- **課題 1**
本文の「靴型装具(医療靴)などでは」で始まる段落を、主な事実を残して箇条書きに短くまとめる。
- **課題 2**
本文から「糖尿病が不安な人の正しい「靴」の選び方…足病変リスクを減らす新健康靴開発者に聞く」で始まり「を低減させることができます」」で終わる部分を、一字も変えずに書き出す。

- **提示本文**
-- -- --
糖尿病が不安な人の正しい「靴」の選び方…足病変リスクを減らす新健康靴開発者に聞く
実際、佐賀大学医学部付属病院の足専門外来の糖尿病患者の足裏の圧力を測定したデータを同大の上村哲司教授らが解析したところ、母指球のほかに、足の人さし指や中指の関節部分に特に高い圧力がかかっていたという。
「ですから、糖尿病の人の靴に最も大切なのは、自分の足にピッタリしていることはもちろんですが、足に傷をつくりにくく、足底圧を減らす工夫があることが望ましいのです。例えば開発した靴は人が本来持つロッカー機能を補う働きがある靴となっています」
足のロッカー機能とは歩く時、足指の関節部分が振り子の支点となり、重心が前にスムーズに移動するメカニズムのこと。糖尿病の人はこの機能が衰えていることが知られている。
「靴型装具(医療靴)などでは以前から取り入れている方法で、具体的には靴の中敷きを通常の3ミリから8ミリと厚くしたうえで、前足部を反り返らせた、ゆりかごのような形状になっています。そうすることで着地してすぐに前に進む動きに変えられ、足底圧を低減させることができます」
また、開発した靴のソール部は親指部分より小指部分を4ミリ高くする、モーションガイドスロープ(特許取得)を設けている。蹴り出しがラクになり、小指への負担を減らす工夫だ。
-- -- --
- **データ一覧**
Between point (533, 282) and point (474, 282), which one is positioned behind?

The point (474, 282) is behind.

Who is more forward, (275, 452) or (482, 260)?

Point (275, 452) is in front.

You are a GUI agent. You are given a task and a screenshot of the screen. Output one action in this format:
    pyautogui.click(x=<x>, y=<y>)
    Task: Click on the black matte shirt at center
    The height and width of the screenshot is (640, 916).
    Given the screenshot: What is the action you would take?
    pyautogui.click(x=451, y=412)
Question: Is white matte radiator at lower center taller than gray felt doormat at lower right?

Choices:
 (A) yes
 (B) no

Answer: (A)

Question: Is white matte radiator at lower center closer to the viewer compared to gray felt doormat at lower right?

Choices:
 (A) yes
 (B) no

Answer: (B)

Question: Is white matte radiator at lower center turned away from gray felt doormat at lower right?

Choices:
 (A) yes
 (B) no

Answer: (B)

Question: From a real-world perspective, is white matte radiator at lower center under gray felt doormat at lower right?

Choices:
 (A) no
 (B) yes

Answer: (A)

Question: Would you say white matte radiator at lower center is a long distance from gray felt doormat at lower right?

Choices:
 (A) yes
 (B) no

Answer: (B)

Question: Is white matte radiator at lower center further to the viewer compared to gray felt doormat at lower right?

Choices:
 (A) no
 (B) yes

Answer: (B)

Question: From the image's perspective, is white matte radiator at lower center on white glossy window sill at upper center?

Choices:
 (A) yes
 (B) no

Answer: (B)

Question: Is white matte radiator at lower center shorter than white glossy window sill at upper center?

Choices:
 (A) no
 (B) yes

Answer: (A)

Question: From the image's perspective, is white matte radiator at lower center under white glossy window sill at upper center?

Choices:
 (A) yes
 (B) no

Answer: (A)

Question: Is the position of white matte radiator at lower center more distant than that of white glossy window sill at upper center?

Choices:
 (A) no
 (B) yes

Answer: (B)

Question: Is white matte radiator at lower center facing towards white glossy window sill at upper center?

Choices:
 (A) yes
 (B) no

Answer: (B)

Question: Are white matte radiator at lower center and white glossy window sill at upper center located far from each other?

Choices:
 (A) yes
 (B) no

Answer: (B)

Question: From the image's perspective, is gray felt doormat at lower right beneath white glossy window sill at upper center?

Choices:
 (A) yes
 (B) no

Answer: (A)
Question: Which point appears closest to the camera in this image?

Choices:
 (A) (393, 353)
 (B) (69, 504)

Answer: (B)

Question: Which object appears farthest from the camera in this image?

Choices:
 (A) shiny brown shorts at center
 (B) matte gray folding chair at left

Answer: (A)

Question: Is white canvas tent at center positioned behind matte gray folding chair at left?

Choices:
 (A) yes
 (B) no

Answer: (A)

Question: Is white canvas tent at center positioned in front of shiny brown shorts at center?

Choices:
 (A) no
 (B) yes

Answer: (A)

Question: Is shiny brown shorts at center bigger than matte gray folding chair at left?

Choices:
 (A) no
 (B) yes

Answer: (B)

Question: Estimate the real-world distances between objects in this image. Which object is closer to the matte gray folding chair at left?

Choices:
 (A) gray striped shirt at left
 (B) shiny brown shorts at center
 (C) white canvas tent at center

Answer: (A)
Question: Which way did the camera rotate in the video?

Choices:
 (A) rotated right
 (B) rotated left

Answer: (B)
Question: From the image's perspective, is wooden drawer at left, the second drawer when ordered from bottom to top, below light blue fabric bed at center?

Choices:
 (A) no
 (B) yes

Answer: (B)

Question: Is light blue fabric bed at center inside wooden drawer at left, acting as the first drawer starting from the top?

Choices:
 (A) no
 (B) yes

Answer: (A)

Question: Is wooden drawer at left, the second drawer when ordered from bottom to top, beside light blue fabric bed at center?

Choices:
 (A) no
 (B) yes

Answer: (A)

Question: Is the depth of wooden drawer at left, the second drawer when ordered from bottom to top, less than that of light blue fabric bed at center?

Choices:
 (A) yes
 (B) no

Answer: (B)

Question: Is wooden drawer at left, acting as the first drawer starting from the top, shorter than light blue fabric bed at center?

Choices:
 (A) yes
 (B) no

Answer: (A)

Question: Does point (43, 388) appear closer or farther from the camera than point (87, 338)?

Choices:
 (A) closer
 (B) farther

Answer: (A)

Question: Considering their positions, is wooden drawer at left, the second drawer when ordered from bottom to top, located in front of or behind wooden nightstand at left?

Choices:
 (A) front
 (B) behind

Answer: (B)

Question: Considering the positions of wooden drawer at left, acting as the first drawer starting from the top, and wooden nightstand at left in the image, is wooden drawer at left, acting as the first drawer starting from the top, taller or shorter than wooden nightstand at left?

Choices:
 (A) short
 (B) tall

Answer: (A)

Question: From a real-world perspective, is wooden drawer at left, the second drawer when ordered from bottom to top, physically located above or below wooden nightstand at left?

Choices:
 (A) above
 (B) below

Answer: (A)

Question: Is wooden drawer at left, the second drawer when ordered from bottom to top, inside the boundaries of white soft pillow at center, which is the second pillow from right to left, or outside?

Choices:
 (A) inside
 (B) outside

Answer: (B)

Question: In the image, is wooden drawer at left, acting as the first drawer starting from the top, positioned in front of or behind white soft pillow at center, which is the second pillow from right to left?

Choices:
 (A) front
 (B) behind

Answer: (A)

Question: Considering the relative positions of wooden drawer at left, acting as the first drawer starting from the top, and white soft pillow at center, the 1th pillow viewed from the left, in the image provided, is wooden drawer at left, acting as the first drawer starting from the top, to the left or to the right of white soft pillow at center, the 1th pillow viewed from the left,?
-- -- --
- **結果 1**
- 靴型装具(医療靴)などで以前から取り入れられている方法である。
- 靴の中敷きを通常の3ミリから8ミリに厚くしている。
- 前足部を反り返らせた、ゆりかごのような形状にしている。
- これにより着地後すぐに前へ進む動きに変えられ、足底圧を低減できる。

- **結果 2**
糖尿病が不安な人の正しい「靴」の選び方…足病変リスクを減らす新健康靴開発者に聞く
実際、佐賀大学医学部付属病院の足専門外来の糖尿病患者の足裏の圧力を測定したデータを同大の上村哲司教授らが解析したところ、母指球のほかに、足の人さし指や中指の関節部分に特に高い圧力がかかっていたという。
「ですから、糖尿病の人の靴に最も大切なのは、自分の足にピッタリしていることはもちろんですが、足に傷をつくりにくく、足底圧を減らす工夫があることが望ましいのです。例えば開発した靴は人が本来持つロッカー機能を補う働きがある靴となっています」
足のロッカー機能とは歩く時、足指の関節部分が振り子の支点となり、重心が前にスムーズに移動するメカニズムのこと。糖尿病の人はこの機能が衰えていることが知られている。
「靴型装具(医療靴)などでは以前から取り入れている方法で、具体的には靴の中敷きを通常の3ミリから8ミリと厚くしたうえで、前足部を反り返らせた、ゆりかごのような形状になっています。そうすることで着地してすぐに前に進む動きに変えられ、足底圧を低減させることができます」